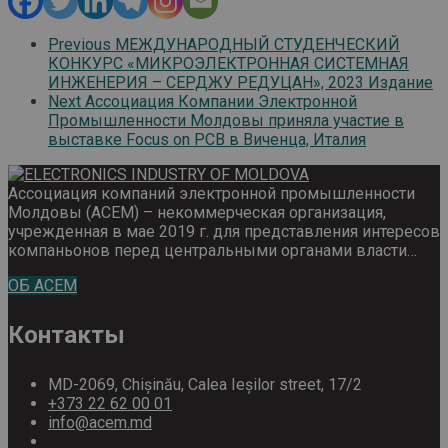
Previous
МЕЖДУНАРОДНЫЙ СТУДЕНЧЕСКИЙ
КОНКУРС «МИКРОЭЛЕКТРОННАЯ СИСТЕМНАЯ
ИНЖЕНЕРИЯ – СЕРДЖУ РЕДУЦАН», 2023 Издание
Next
Ассоциация Компании Электронной
Промышленности Молдовы приняла участие в
выставке Focus on PCB в Виченца, Италия
Ассоциация компаний электронной промышленности
Молдовы (ACEM) – некоммерческая организация,
учрежденная в мае 2019 г. для представления интересов
компаньонов перед центральными органами власти…
ОБ ACEM
Контакты
MD-2069, Chișinău, Calea Ieșilor street, 17/2
+373 22 62 00 01
info@acem.md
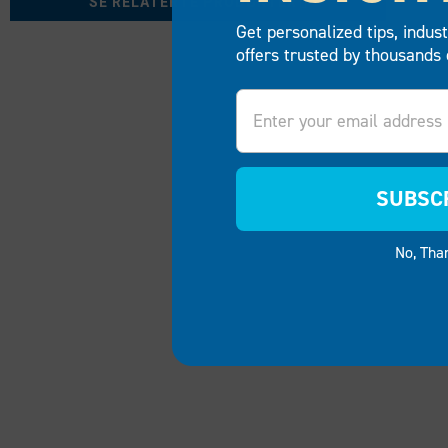
SE RELATERTE PRODUKTER
Get personalized tips, indus
offers trusted by thousands 
Email
SUBSC
No, Tha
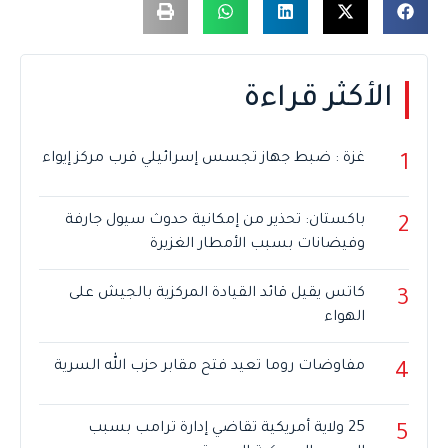
الأكثر قراءة
غزة : ضبط جهاز تجسس إسرائيلي قرب مركز إيواء
1
باكستان: تحذير من إمكانية حدوث سيول جارفة
2
وفيضانات بسبب الأمطار الغزيرة
كاتس يقيل قائد القيادة المركزية بالجيش على
3
الهواء
مفاوضات روما تعيد فتح مقابر حزب الله السرية
4
25 ولاية أمريكية تقاضي إدارة ترامب بسبب
5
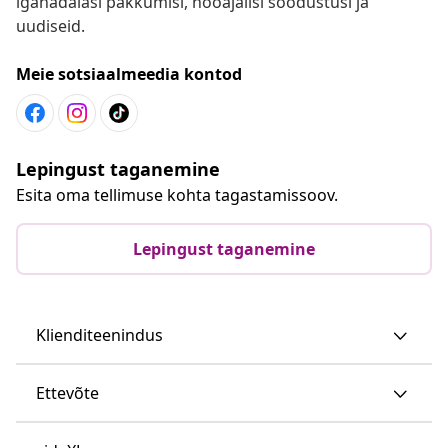
iganädalasi pakkumisi, hooajalisi soodustusi ja
uudiseid.
Meie sotsiaalmeedia kontod
Lepingust taganemine
Esita oma tellimuse kohta tagastamissoov.
Lepingust taganemine
Klienditeenindus
Ettevõte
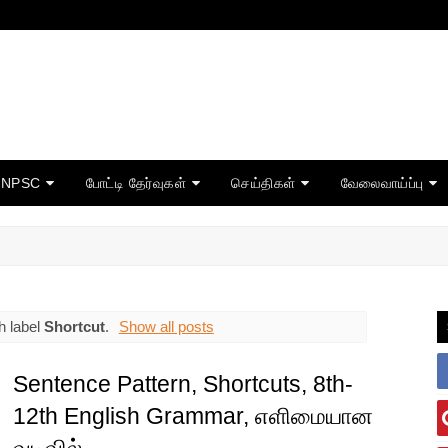
TNPSC
போட்டி தேர்வுகள்
செய்திகள்
வேலைவாய்ப்பு
h label
Shortcut
.
Show all posts
Sentence Pattern, Shortcuts, 8th-
12th English Grammar, எளிமையான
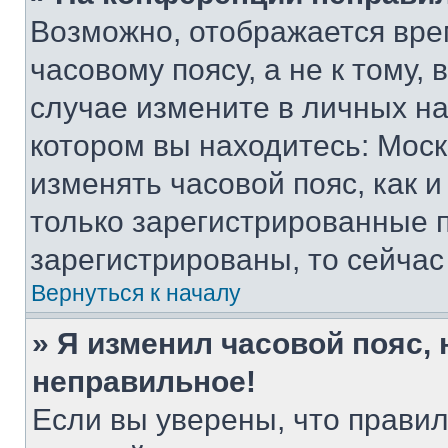
Возможно, отображается вре
часовому поясу, а не к тому,
случае измените в личных нас
котором вы находитесь: Москва
изменять часовой пояс, как и
только зарегистрированные п
зарегистрированы, то сейчас
Вернуться к началу
» Я изменил часовой пояс, 
неправильное!
Если вы уверены, что правил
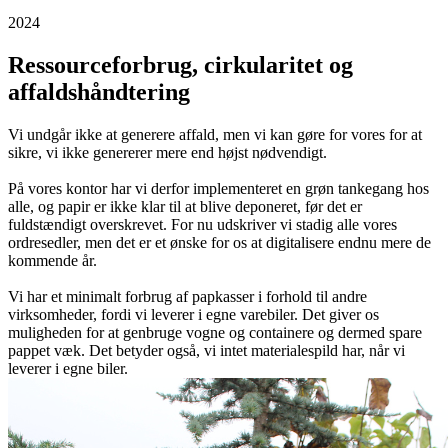
2024
Ressourceforbrug, cirkularitet og
affaldshåndtering
Vi undgår ikke at generere affald, men vi kan gøre for vores for at
sikre, vi ikke genererer mere end højst nødvendigt.
På vores kontor har vi derfor implementeret en grøn tankegang hos
alle, og papir er ikke klar til at blive deponeret, før det er
fuldstændigt overskrevet. For nu udskriver vi stadig alle vores
ordresedler, men det er et ønske for os at digitalisere endnu mere de
kommende år.
Vi har et minimalt forbrug af papkasser i forhold til andre
virksomheder, fordi vi leverer i egne varebiler. Det giver os
muligheden for at genbruge vogne og containere og dermed spare
pappet væk. Det betyder også, vi intet materialespild har, når vi
leverer i egne biler.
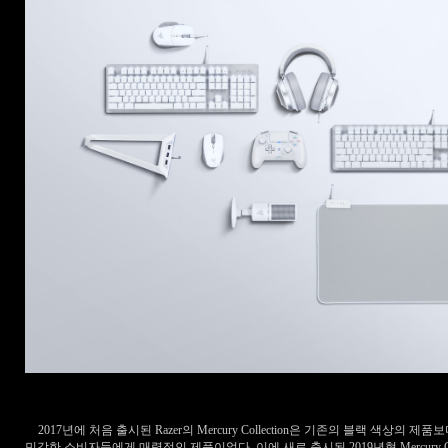
2017
년에 처음 출시된
Razer
의
Mercury Collection
은 기존의 블랙 색상의 제품
민감한 소비자들에게 매력적인 제품이었다
.
이에 새로 출시된
2019
년형
Mercury C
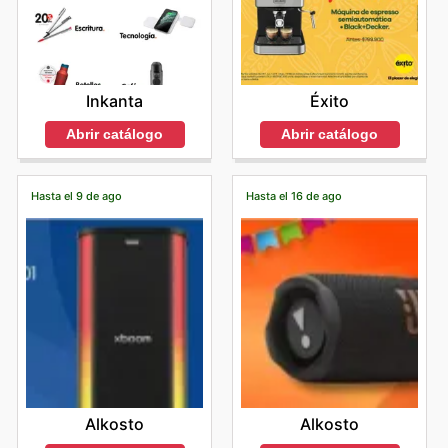
Inkanta
Éxito
Abrir catálogo
Abrir catálogo
Hasta el 9 de ago
Hasta el 16 de ago
Alkosto
Alkosto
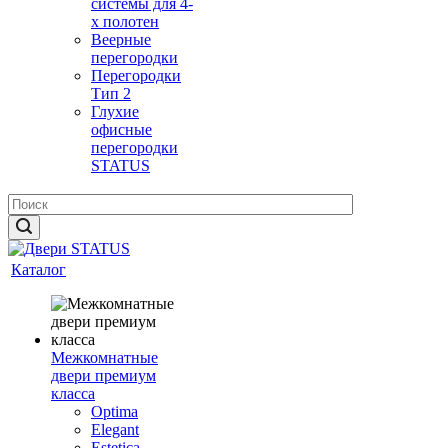
системы для 4-
х полотен
Веерные
перегородки
Перегородки
Тип 2
Глухие
офисные
перегородки
STATUS
Каталог
Межкомнатные
двери премиум
класса
Optima
Elegant
Estetica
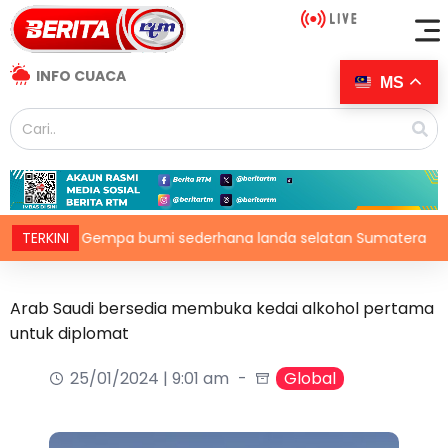
INFO CUACA
MS
TERKINI
Gempa bumi sederhana landa selatan Sumatera
F
Arab Saudi bersedia membuka kedai alkohol pertama
untuk diplomat
25/01/2024 | 9:01 am
Global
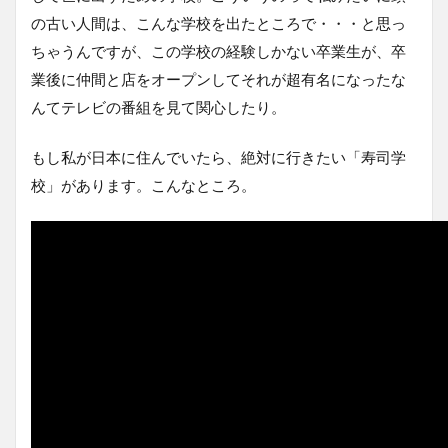
の古い人間は、こんな学校を出たところで・・・と思っ
ちゃうんですが、この学校の経験しかない卒業生が、卒
業後に仲間と店をオープンしてそれが超有名になったな
んてテレビの番組を見て関心したり。
もし私が日本に住んでいたら、絶対に行きたい「寿司学
校」があります。こんなところ。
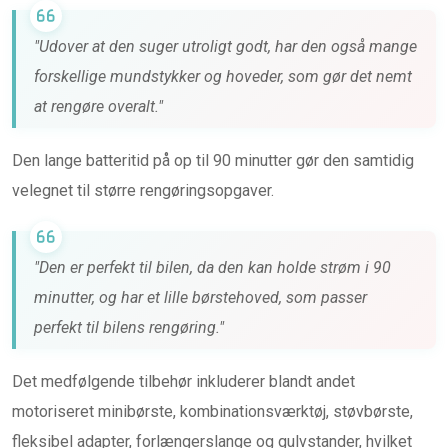
"Udover at den suger utroligt godt, har den også mange
forskellige mundstykker og hoveder, som gør det nemt
at rengøre overalt."
Den lange batteritid på op til 90 minutter gør den samtidig
velegnet til større rengøringsopgaver.
"Den er perfekt til bilen, da den kan holde strøm i 90
minutter, og har et lille børstehoved, som passer
perfekt til bilens rengøring."
Det medfølgende tilbehør inkluderer blandt andet
motoriseret minibørste, kombinationsværktøj, støvbørste,
fleksibel adapter, forlængerslange og gulvstander, hvilket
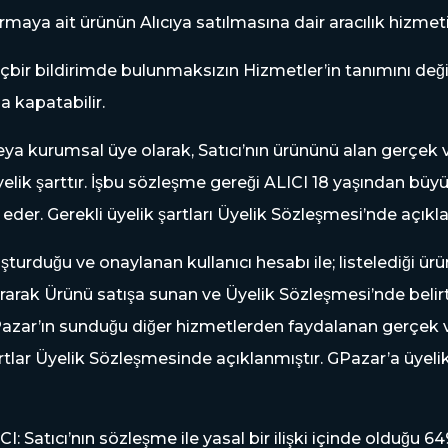
irmaya ait ürünün Alıcıya satılmasına dair aracılık hizmeti
içbir bildirimde bulunmaksızın Hizmetler’in tanımını değis
ına kapatabilir.
 kurumsal üye olarak, Satıcı’nın ürününü alan gerçek vey
lik şarttır. İşbu sözleşme gereği ALICI 18 yaşından büyu
l eder. Gerekli üyelik şartları Üyelik Sözleşmesi’nde açıkla
şturduğu ve onaylanan kullanıcı hesabı ile; listelediği ür
turarak Ürünü satışa sunan ve Üyelik Sözleşmesi’nde belir
zar’ın sunduğu diğer hizmetlerden faydalanan gerçek vey
̧artlar Üyelik Sözleşmesinde açıklanmıştır. GPazar’a üyel
Satıcı’nın sözleşme ile yasal bir ilişki içinde olduğu 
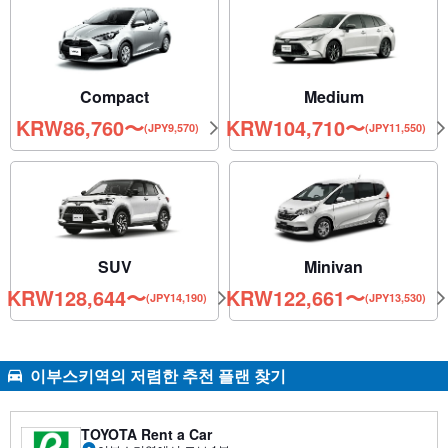
Compact
Medium
KRW
86,760
〜
KRW
104,710
〜
(JPY9,570)
(JPY11,550)
SUV
Minivan
KRW
128,644
〜
KRW
122,661
〜
(JPY14,190)
(JPY13,530)
이부스키역의 저렴한 추천 플랜 찾기
TOYOTA Rent a Car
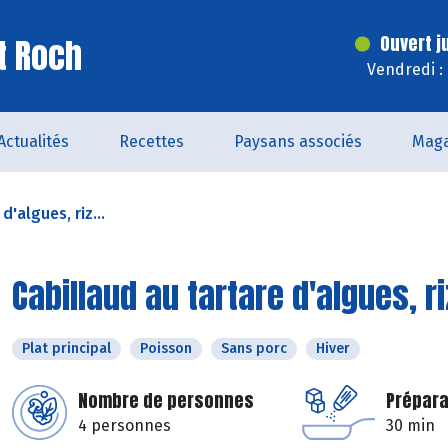
t Roch
Ouvert j
Vendredi :
Actualités
Recettes
Paysans associés
Maga
d'algues, riz...
Cabillaud au tartare d'algues, r
Plat principal
Poisson
Sans porc
Hiver
Nombre de personnes
Prépara
4 personnes
30 min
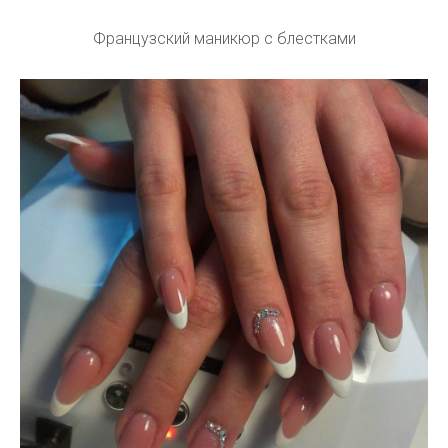
Французский маникюр с блестками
⁂
*Your task*:
Copy the lines starting at the one containing "SE RELATERTE PRODUKTER" and ending at the one containing "Если вы уверены, что правил", switching "Email" to "E-mail" and leaving everything else unchanged. Leave out the picture lines.

*Response below*:
SE RELATERTE PRODUKTER
Get personalized tips, indus
offers trusted by thousands 
E-mail
SUBSC
No, Tha
الأكثر قراءة
غزة : ضبط جهاز تجسس إسرائيلي قرب مركز إيواء
1
باكستان: تحذير من إمكانية حدوث سيول جارفة
2
وفيضانات بسبب الأمطار الغزيرة
كاتس يقيل قائد القيادة المركزية بالجيش على
3
الهواء
مفاوضات روما تعيد فتح مقابر حزب الله السرية
4
25 ولاية أمريكية تقاضي إدارة ترامب بسبب
5
iganädalasi pakkumisi, hooajalisi soodustusi ja
uudiseid.
Meie sotsiaalmeedia kontod
Lepingust taganemine
Esita oma tellimuse kohta tagastamissoov.
Lepingust taganemine
Klienditeenindus
Ettevõte
TNPSC
போட்டி தேர்வுகள்
செய்திகள்
வேலைவாய்ப்பு
h label
Shortcut
.
Show all posts
Sentence Pattern, Shortcuts, 8th-
12th English Grammar, எளிமையான
Возможно, отображается вре
часовому поясу, а не к тому,
случае измените в личных нас
котором вы находитесь: Москва
изменять часовой пояс, как и
только зарегистрированные п
зарегистрированы, то сейчас
Вернуться к началу
» Я изменил часовой пояс, 
неправильное!
Если вы уверены, что правил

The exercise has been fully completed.